» Problem description
Only the lines from the start of the data through the line containing "Recogen firmas para que Albacete" should be written out, exactly as they are, with both ends included and the pictures left out.

» Raw data
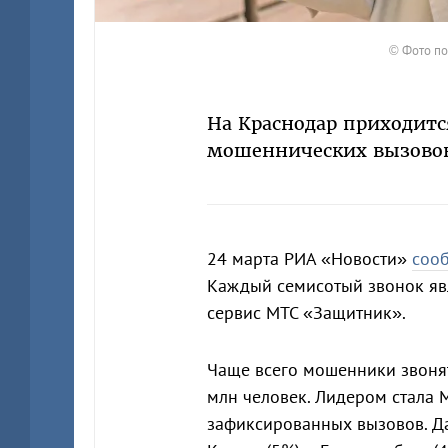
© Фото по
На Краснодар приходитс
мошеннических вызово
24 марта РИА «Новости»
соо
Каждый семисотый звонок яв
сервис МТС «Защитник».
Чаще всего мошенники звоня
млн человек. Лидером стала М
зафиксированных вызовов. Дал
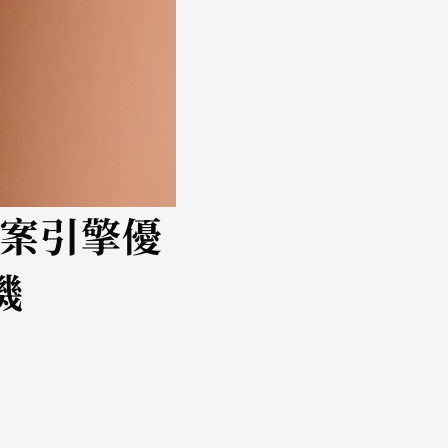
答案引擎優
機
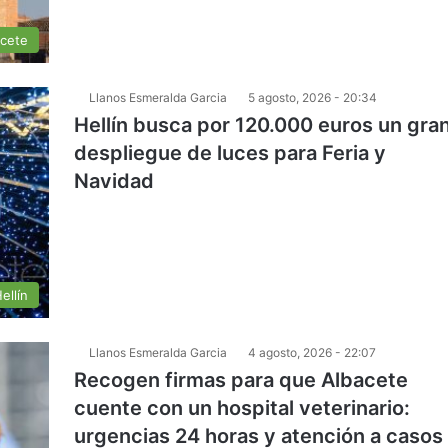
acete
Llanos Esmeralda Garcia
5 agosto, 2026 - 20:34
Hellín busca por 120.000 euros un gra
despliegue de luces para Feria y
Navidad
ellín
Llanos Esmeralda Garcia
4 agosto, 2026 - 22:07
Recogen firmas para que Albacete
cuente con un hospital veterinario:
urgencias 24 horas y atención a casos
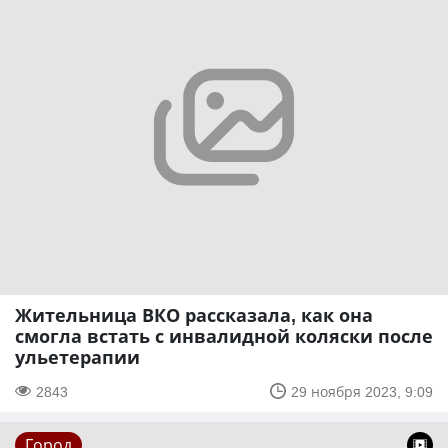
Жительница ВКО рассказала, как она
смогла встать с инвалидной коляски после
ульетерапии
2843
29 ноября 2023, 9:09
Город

» Written solution
© Фото по
На Краснодар приходитс
мошеннических вызово
24 марта РИА «Новости»
соо
Каждый семисотый звонок яв
сервис МТС «Защитник».
Чаще всего мошенники звоня
млн человек. Лидером стала М
зафиксированных вызовов. Дал
答案引擎優
機
acete
Llanos Esmeralda Garcia
5 agosto, 2026 - 20:34
Hellín busca por 120.000 euros un gra
despliegue de luces para Feria y
Navidad
ellín
Llanos Esmeralda Garcia
4 agosto, 2026 - 22:07
Recogen firmas para que Albacete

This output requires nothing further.